◆ **Stated exercise**
Turn every line of the records below into a Markdown table with the columns Row and Line. Number each row and leave out blank lines.

◆ **Input**
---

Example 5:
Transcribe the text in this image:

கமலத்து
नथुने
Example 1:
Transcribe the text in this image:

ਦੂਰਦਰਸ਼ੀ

◆ **Task answer**
| Row | Line |
|---|---|
| 1 | --- |
| 2 | Example 5: |
| 3 | Transcribe the text in this image: |
| 4 | கமலத்து |
| 5 | नथुने |
| 6 | Example 1: |
| 7 | Transcribe the text in this image: |
| 8 | ਦੂਰਦਰਸ਼ੀ |